Aramızda anne oluncaya kadar binbir zorluğa katlanmak zorunda kalan kadınlar vardır. Onların hikayesi, çocuk sahibi olmayı düşünmekle birlikte hamile kalmayı erteleyen genç kadınlar için bir hayli anlamlı olabilir. Gözlerimiz saatte, yapılacak işlerin peşinde koşarak hayatımızı sürdürürken hedeflerimizi günü gününe belirlerken ertelemeye gelmez bazı işleri de yarınlara bırakıyoruz hep. “Mayka Navreme” (Zamanında Anne) vakfı, kadınlara en yüce görevlerinin anne olmak olduğunu hatırlatmayı misyon edinmiş bulunuyor.

Hayatta arkadaş bulup aile kurmanın gittikçe zor olduğu, ilişkilerin pek uzun sürmediği, ayrıca gelirlerin de düşük olduğu günümüzde genç Bulgar kadınları çocuk doğurmayı göze alamıyorlar. Bu konuda yapılan araştırmalara katılan deneklerin büyük bölümü, hamilelik ve annelik izni süresince işten uzak kalacakları için işyerini kaybetmekten korktuklarını paylaşıyorlar.

Bu arada sosyologlar 36 yaşını tamamlayan çoğu kadının önceliklerinin değiştiğini öne sürüyor. Bu saatten sonra çocuğu bulunmayanlar için hamile kalmak birinci derecede önemli bir hedef haline geliyor. Sofya’da bulunan “Nadejda” hastanesinden kadın sağlığı ve doğum uzmanı dr. Georgi Stamenov zararlı alışkanlıklardan ve özellikle de çağdaş kadınların maruz kaldıkları stresten dolayı, hamile kalmakta zorluk çeken kadınların sayıca arttığını öne sürüyor. Tıptaki ilerlemeye rağmen kadının yaşı, genetik bozukluğu bulunmayan sağlıklı bir bebeğin dünyaya gelmesi açısından kilit önem taşıyor. Doktor Stamenov, her ne kadar inanılacak gibi olmasa da kadınların tıbbi bir prosedürle zamanı durdurup hamileliği ertelemelerinin mümkün olduğunu belirtiyor:

“Son yıllarda in vitro, “tüp bebek” prosedürü yapılan kadınların yaşı artıyor, fakat bu prosedürün sonuç vermediği durumlar da az değil.
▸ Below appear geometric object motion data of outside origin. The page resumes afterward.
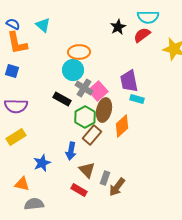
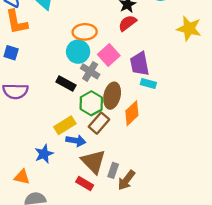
red semicircle: (142, 35) -> (127, 23), moved
pink square: (98, 91) -> (109, 55), moved
yellow rectangle: (16, 137) -> (65, 125), moved
blue arrow: (71, 151) -> (76, 141), turned -90
brown triangle: (87, 170) -> (93, 162), size x1.4

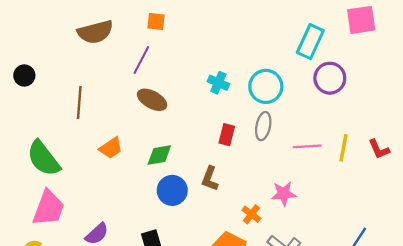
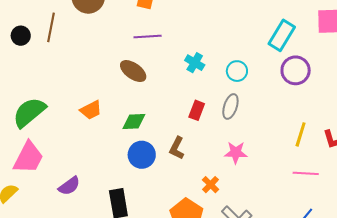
purple line: (141, 60) -> (148, 37), moved, turned 52
cyan circle: (266, 86) -> (237, 71), size x0.7
brown line: (79, 102) -> (51, 27), moved
pink line: (307, 146) -> (306, 173), moved
green semicircle: (43, 158) -> (29, 112), turned 81
pink star: (284, 194) -> (236, 153), moved

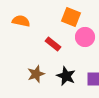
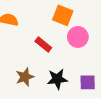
black star: (66, 76) -> (57, 79), turned -30

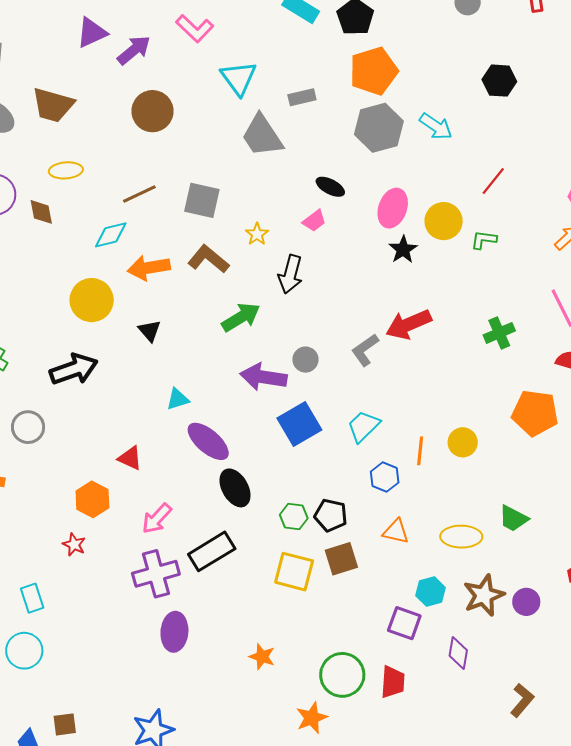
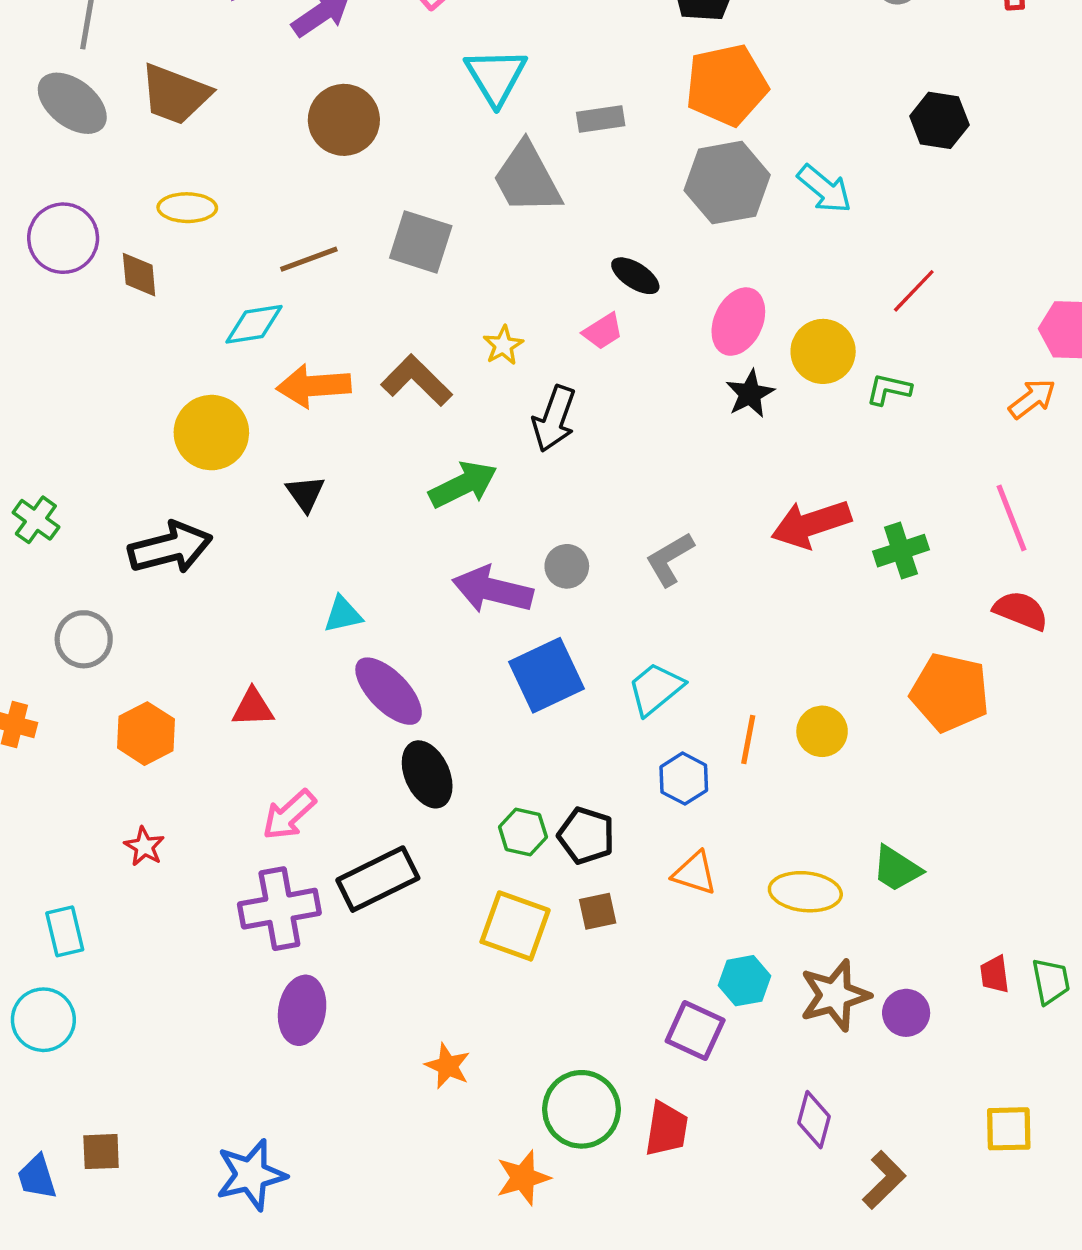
gray square: (202, 200) -> (421, 242), moved
red arrow: (409, 324) -> (811, 524), moved
red triangle: (130, 458) -> (253, 708), turned -32
orange hexagon: (92, 499) -> (146, 734), moved
brown square: (341, 559) -> (598, 911), size x0.7
purple diamond: (458, 653) -> (814, 1120), moved

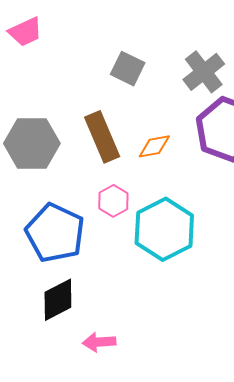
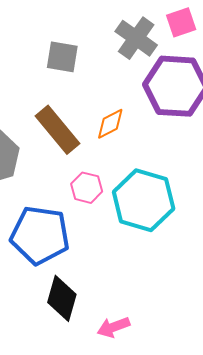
black diamond: (58, 300) -> (62, 298), turned -30

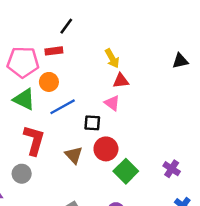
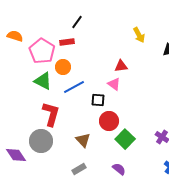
yellow arrow: (112, 58) -> (139, 35), moved
pink pentagon: (23, 62) -> (42, 51), turned 30
brown triangle: (74, 155) -> (83, 140), moved
gray circle: (22, 174) -> (41, 141), size x1.5

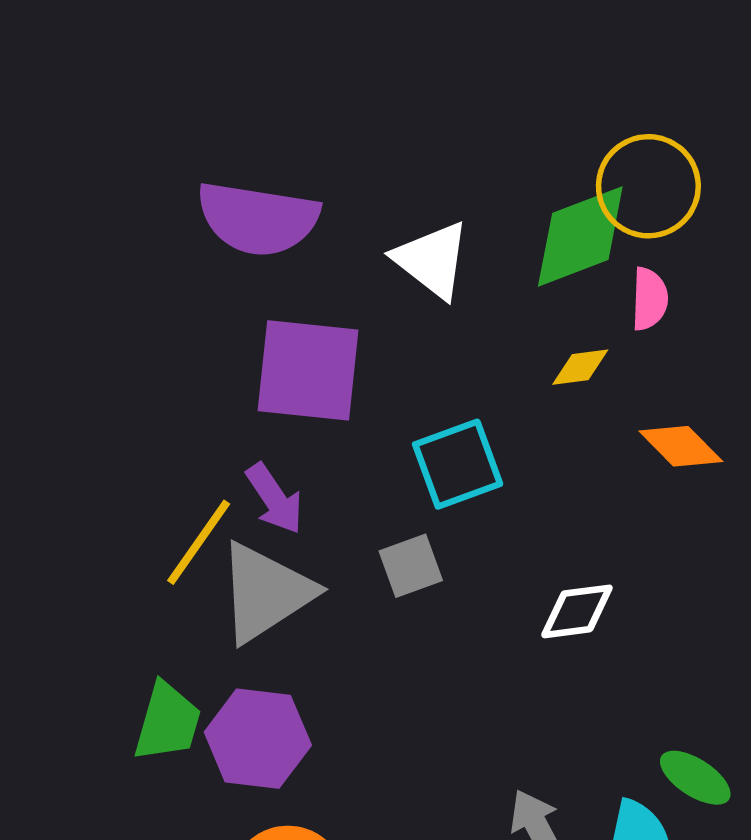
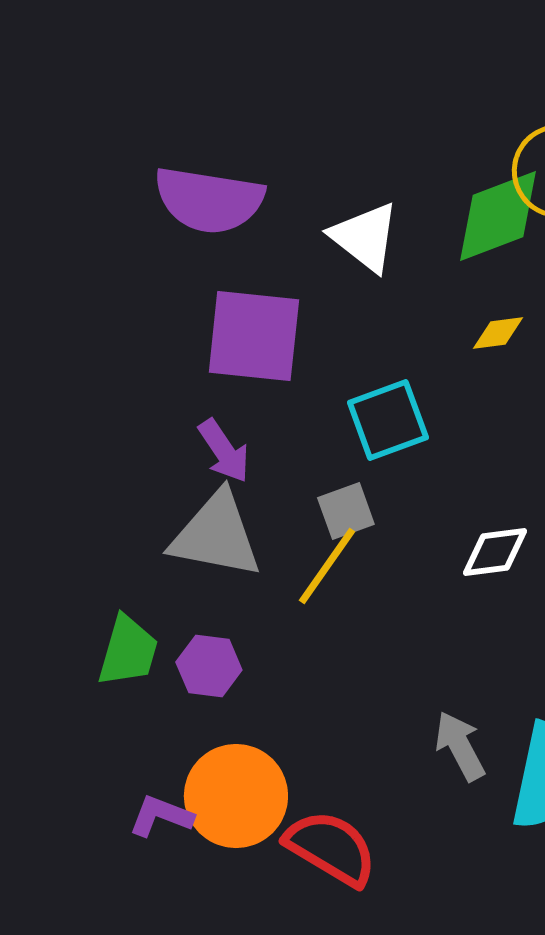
yellow line: (199, 542) -> (327, 566), moved
gray triangle: (266, 592) -> (216, 535), turned 44
purple hexagon: (258, 739) -> (209, 666), size x0.7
Bunun sebebi, birçok kadının genç yaştayken hayat arkadaşını daha bulmadıkları için çocuk sahibi olmak konusunda motivasyon sahibi olmamalarıdır. Bu arada çoğu, 35 yaşını dolduran kadınlarda yumurta kalitesinin hızla düştüğünü bilmiyorlar. Bundan dolayı biz doktorlar, uygun yaşta yumurta dondurulmasını ve kadın anne olmaya hazır olunca bunların kullanılmasını tavsiye ediyoruz. Bu teknoloji sayesinde genetik bozukluk ihtimali düşürülüyor. Bir kadını anne olmaya iten güçten daha büyük bir güç yok dünyada. Yumurta dondurma prosedürü, saati durduran bir şeydir. Gerçek bu ki, her gün yaşadığımız stres bizi mahvediyor. Bilimciler günümüz kadınlarını arkalarında bırakacakları genetik malzemeyi düşünmeye çağırıyorlar. Bundan 6 ay önce başlayan “Zamanında anne” projesi ile ilgili bilgilendirme kampanyası da düzenlendi, diyen dr. Stamenov şunu da ekliyor: Ben çalışırken her gün sürprizlerle karşılaşıyorum. Son sürprizi bundan bir hafta önce yaşadım. Bir hastam, başarısızlıkla sonuçlanan yedi “in vitro” prosedüründen sonra ikizler doğurdu. Oysa çocuk sahibi olmayı 10 yıl beklemişti. Bu kadının gösterdiği sabır ve doktor ile biyologlardan oluşan ekibin profesyonelliği bu başarıyı sağladı.